Hello
Everyone,
Following some discussions prior
to Vienna, and feedback and comments received during Vienna and thereafter,
we have realized that perhaps one aspect of
draft-rabbat-fault-notification-protocol-03.txt that we may not have
adequately highlighted is its focus on providing *time-bounded*
notification.
This is because draft-rabbat
focuses on recovery in optical transport networks, where recovery of failed
LSPs (fibers, lambdas, etc.) in a *bounded time* is critical for the
provider to be able to offer guarantees/SLAs to its transport customers, and
also to its L2 and L3 customers. The transport infrastructure often serves
as a foundation for the L2 and L3 networks built upon it, and so should be
able to provide recovery within some well-specified time, so that L2 and L3
recovery can be appropriately performed based on what L1
provides.
For
this reason, notification via signaling or OSPF-based flooding, which could
work well at the packet layer, may not be directly applicable at the
transport layer.
I agree with the notion of
the time-bounded recovery. However, here you started to make assumption
about possible solutions. The same confusion arrived at the last IETF
meeting when an LMP based solution was presented. All I am saying is that
IMO breaking the problem into two part, I.e., getting agreement on
the requirements and then following it up with the solution would be the
right approach.
I agree with the requirement
part of the problem statement.
In fact, since recovery at the packet
layer may not involve the stringent time constraints that are applicable at
the transport layer, directly comparing notification solutions at the packet
layer with those at the transport layer is probably not accurate.
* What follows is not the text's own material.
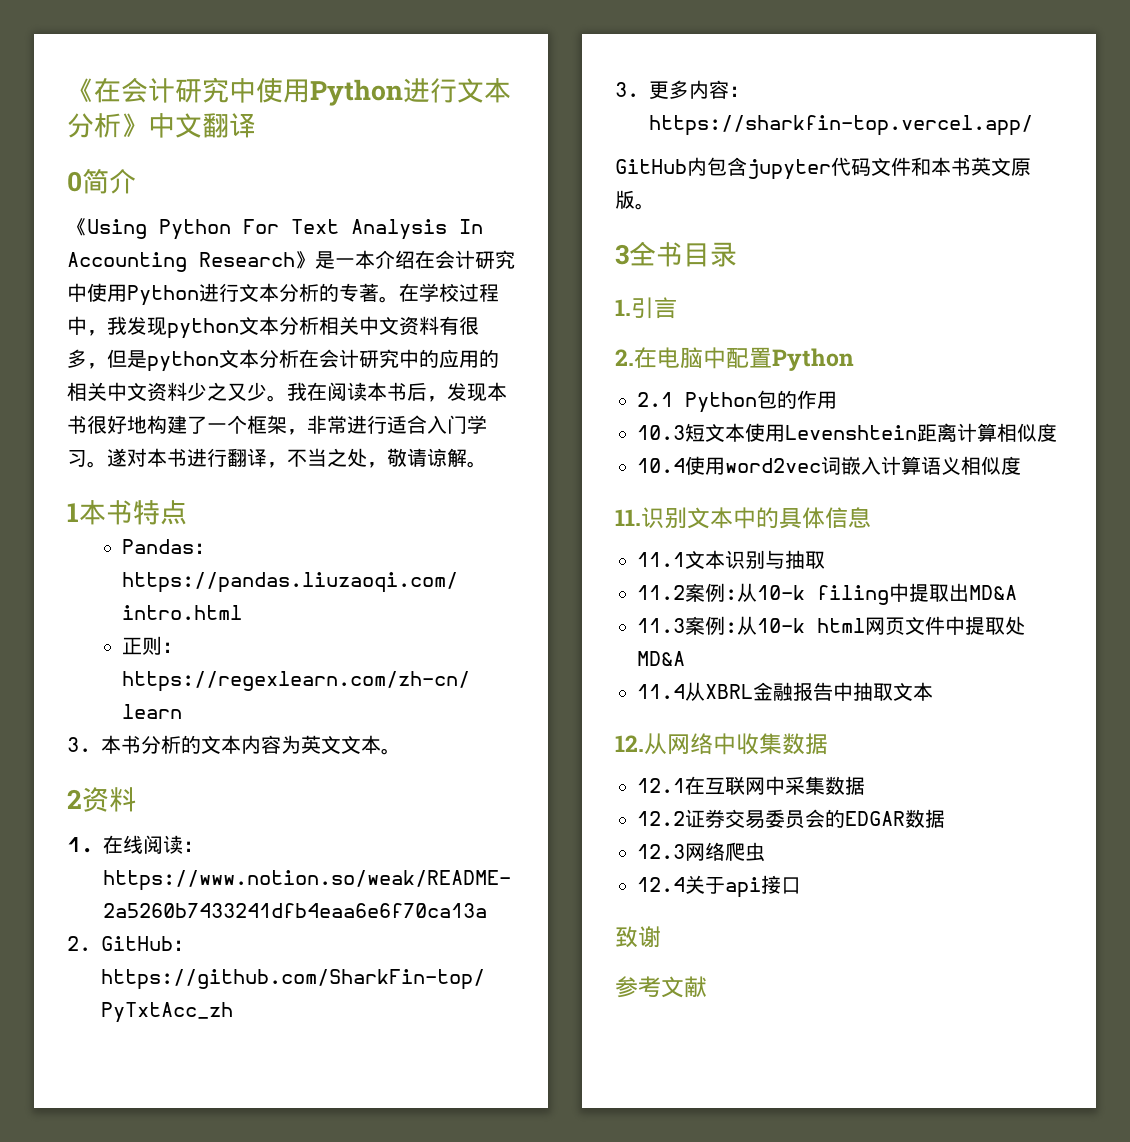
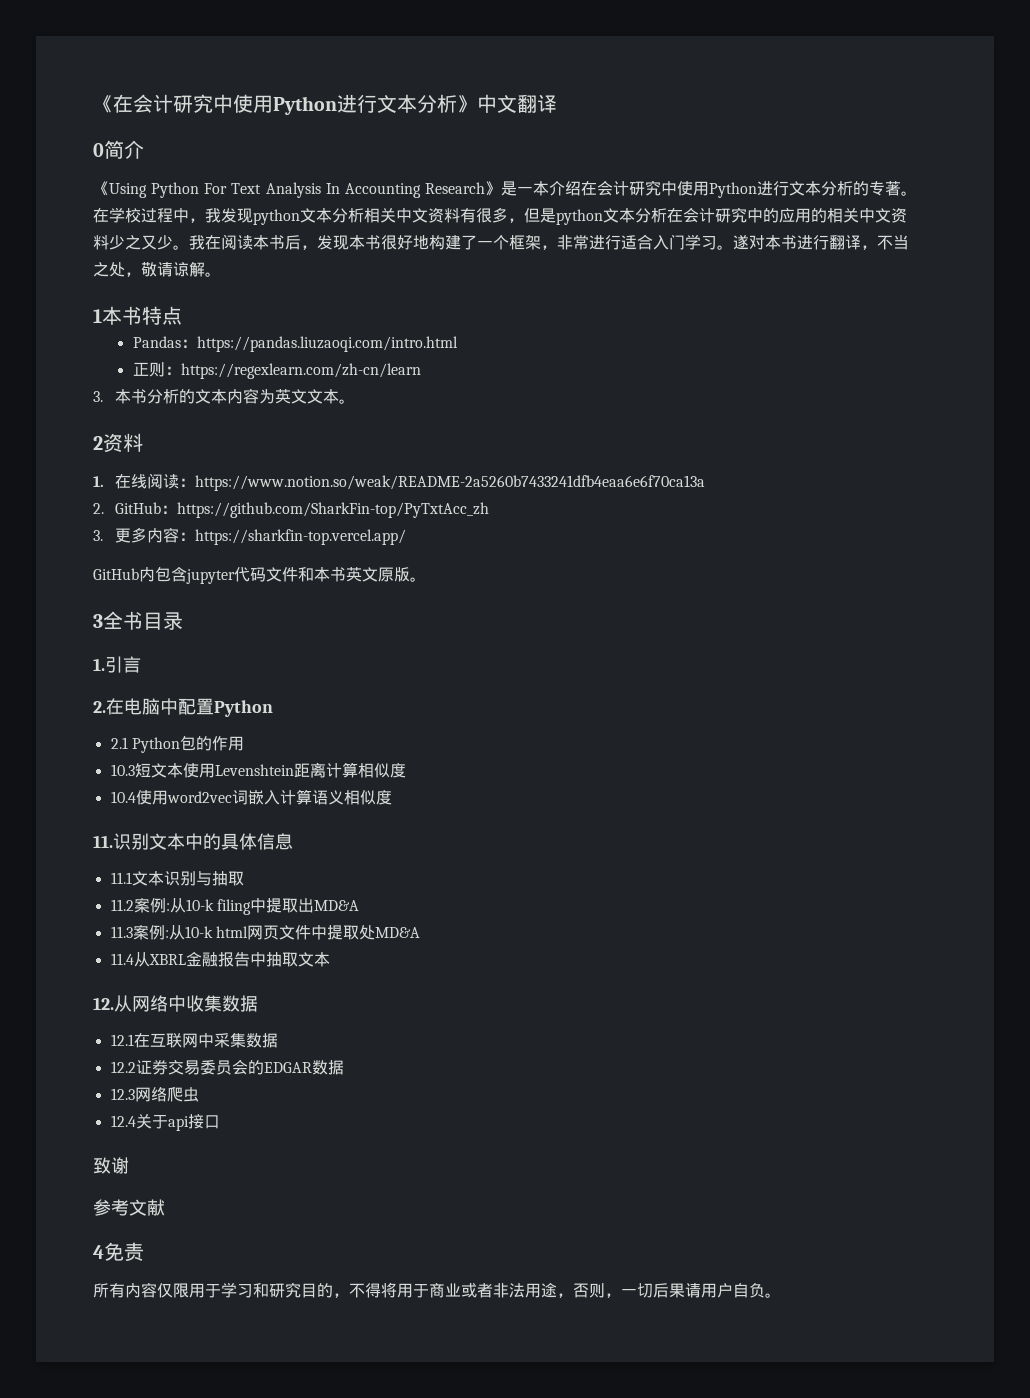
(707, 987) none -> [93,1242,144,1262] [93,1282,781,1298] // 4免责 // 所有内容仅限用于学习和研究目的，不得将用于商业或者非法用途，否则，一切后果请用户自负。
What would be useful here is
to quantify the differences between the two
types of networks. Such quantification will be useful in catalyzing some
email discussions at the mailing list.
Rather,
we need to examine (as done in draft-rabbat) the applicability of signaling
and flooding to notification *at the
transport layer* under the constraint of achieving time-bounded
recovery.
Agreed!
So if the WG looks at
draft-rabbat with this backdrop, we believe some of the arguments made there
will be clearer. Of course, we welcome feedback from the
list.
Thanks,
-Richard and
Vishal
PS: The need for time-bounded
recovery is not new, and has been recognized in several recent IETF RFCs.
Notably,
RFC3272
http://www.ietf.org/rfc/rfc3272.txt
page 52:
--
- Failure
notification throughout the network should be timely and
reliable.
--
Note that there is a list of
requirements on this page, some of which are similar to those in
draft-rabbat-optical-recovery-reqs-00.txt.
RFC3386
http://www.ietf.org/rfc/rfc3386.txt,
which is also relevant to the whole discussion.
Page 15 discusses the
following:
--
Proposed timing
bounds for different survivability mechanisms are as follows (all bounds are
exclusive of signal propagation):
1:1 path protection
with pre-established capacity: 100-500 ms
1:1 path protection
with pre-planned capacity: 100-750
ms
Local
restoration:
50 ms
Path
restoration:
1-5 seconds
--
Note that RFC3386 discusses
horizontal hierarchy in data networks, and so the bounds above apply
primarily to the packet layer. Similar numbers for the transport layer will
likely be significantly stricter (Any operator inputs on
this?).